Overview
Haleon is one of the world's largest consumer health companies, home to brands like Sensodyne, Panadol, and Voltaren. Despite having hundreds of millions of customers, their digital touchpoints were generic — the same content served to everyone, regardless of health profile, geography, or product history.
I was brought in to design a 0→1 AI-powered platform that could personalise health recommendations at scale — surfacing the right product, advice, and educational content for each individual, while staying within strict regulatory boundaries across 20+ markets.
The Challenge
Consumer health is a uniquely sensitive design space. People share deeply personal information — symptoms, medications, chronic conditions — and expect it to be handled with discretion. Any system that felt surveillance-like would erode trust instantly, and in regulated health markets, the line between advice and medical recommendation is both important and legally significant.
Our research revealed a consistent tension: users wanted the platform to "know them" but were uncomfortable with anything that felt like it was making inferences beyond what they'd explicitly shared. This became the central design problem — how to be genuinely helpful without being presumptuous.
The Approach
We designed around a concept we called "earned personalisation" — the platform starts generic and becomes more specific only as users actively share context. Every step toward personalisation is explicit, reversible, and explained in plain language. There are no dark patterns, no inferred health states without consent.
The AI recommendation engine was designed with a clear visual language distinguishing three types of output: educational content (always available), product suggestions (shown when relevant), and symptom-specific guidance (shown only after user consent and with a clear disclaimer). This hierarchy shaped the entire information architecture.
We ran co-design workshops across five markets — UK, US, Germany, Brazil, and Australia — to pressure-test assumptions about trust, health literacy, and cultural attitudes toward digital health tools.
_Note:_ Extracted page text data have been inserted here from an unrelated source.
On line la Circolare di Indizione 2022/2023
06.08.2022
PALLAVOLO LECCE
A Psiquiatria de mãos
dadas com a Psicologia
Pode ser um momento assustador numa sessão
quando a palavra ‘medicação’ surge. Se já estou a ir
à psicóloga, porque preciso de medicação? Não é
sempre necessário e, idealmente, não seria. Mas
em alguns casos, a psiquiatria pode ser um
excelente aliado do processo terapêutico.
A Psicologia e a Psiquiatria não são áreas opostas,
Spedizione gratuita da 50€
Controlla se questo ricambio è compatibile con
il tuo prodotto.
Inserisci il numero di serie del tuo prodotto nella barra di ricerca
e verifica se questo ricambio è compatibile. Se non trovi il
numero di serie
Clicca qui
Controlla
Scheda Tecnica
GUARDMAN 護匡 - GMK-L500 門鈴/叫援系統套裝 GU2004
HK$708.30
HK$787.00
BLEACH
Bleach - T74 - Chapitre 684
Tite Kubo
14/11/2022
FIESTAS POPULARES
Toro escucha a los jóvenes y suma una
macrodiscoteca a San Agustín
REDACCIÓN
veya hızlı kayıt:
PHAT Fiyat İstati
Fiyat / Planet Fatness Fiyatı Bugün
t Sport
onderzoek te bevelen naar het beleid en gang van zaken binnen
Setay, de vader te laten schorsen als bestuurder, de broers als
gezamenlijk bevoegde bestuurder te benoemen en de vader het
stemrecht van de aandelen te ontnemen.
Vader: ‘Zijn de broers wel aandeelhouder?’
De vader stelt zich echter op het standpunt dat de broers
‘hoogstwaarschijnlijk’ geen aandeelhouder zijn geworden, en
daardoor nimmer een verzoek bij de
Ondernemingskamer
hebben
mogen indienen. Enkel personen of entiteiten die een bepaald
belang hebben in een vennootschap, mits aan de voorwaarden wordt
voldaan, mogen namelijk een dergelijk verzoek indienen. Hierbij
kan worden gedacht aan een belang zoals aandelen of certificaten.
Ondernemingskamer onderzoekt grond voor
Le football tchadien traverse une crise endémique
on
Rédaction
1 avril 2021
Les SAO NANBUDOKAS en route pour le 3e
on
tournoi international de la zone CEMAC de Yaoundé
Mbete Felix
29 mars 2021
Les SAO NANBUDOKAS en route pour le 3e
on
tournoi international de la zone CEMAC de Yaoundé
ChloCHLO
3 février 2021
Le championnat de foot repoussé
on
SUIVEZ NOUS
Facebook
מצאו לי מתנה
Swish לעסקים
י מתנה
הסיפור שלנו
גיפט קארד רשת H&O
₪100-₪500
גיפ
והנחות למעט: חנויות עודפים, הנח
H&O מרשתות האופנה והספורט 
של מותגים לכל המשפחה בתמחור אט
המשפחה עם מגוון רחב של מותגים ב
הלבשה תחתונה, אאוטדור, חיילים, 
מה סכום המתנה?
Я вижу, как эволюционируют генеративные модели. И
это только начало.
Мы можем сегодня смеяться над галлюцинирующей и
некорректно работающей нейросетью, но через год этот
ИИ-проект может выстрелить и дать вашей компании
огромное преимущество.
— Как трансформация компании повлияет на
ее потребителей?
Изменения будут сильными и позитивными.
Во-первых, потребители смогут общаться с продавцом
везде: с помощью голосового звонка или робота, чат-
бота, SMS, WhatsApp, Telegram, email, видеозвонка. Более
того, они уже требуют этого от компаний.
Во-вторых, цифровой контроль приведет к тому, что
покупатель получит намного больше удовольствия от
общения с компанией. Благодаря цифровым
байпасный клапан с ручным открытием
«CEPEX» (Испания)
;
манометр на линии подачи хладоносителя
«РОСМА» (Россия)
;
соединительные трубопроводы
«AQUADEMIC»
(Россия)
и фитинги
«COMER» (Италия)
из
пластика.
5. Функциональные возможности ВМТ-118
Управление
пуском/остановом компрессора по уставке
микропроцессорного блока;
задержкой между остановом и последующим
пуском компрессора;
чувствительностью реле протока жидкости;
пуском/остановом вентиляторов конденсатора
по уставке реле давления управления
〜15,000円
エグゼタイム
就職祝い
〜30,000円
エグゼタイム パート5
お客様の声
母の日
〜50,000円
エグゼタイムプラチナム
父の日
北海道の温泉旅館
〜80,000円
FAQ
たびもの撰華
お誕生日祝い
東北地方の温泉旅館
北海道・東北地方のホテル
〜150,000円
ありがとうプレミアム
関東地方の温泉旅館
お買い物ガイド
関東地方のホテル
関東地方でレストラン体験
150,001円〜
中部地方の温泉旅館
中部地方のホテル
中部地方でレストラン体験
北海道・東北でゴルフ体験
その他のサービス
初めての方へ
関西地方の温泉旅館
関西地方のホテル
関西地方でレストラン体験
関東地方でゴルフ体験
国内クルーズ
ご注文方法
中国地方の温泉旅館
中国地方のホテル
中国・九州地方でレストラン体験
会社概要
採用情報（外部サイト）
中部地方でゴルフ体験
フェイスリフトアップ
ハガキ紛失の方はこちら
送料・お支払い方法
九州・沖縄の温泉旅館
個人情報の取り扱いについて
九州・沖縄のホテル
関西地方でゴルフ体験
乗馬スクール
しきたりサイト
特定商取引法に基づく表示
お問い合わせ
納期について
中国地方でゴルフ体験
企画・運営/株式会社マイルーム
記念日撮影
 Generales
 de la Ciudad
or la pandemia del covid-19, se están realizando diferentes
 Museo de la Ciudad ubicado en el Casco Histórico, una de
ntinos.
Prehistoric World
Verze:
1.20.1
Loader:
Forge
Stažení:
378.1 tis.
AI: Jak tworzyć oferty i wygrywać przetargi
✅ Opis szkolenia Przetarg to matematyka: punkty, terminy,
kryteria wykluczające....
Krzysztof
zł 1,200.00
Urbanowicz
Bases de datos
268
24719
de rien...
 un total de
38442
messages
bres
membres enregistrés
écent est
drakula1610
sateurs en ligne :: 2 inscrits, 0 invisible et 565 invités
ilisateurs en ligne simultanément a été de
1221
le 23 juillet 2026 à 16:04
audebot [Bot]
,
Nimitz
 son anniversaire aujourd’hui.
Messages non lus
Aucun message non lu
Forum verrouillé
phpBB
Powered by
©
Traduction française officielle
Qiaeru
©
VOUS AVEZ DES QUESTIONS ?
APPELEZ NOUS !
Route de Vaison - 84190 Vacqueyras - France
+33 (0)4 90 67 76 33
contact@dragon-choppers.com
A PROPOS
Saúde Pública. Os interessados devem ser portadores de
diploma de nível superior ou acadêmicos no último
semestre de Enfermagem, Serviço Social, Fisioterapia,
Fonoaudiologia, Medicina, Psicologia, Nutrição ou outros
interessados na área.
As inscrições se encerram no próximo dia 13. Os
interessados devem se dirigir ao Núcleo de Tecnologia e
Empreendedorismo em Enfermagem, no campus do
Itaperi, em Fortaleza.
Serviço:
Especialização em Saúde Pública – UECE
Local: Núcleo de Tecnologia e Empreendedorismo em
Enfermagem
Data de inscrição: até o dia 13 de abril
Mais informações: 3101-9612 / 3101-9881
The resulting design system was flexible enough to localise without fragmenting the core experience.
Outcome
The platform launched in five pilot markets and expanded to 22 within the first year. Repeat engagement with personalised health content was 38% higher than with generic content in A/B testing. Critically, opt-in rates for deeper health profiling exceeded projections by 60% — a signal that users trusted the transparency model we had built.
The design system and "earned personalisation" framework were adopted as Haleon's global standard for all digital health experiences, informing product strategy across the brand portfolio.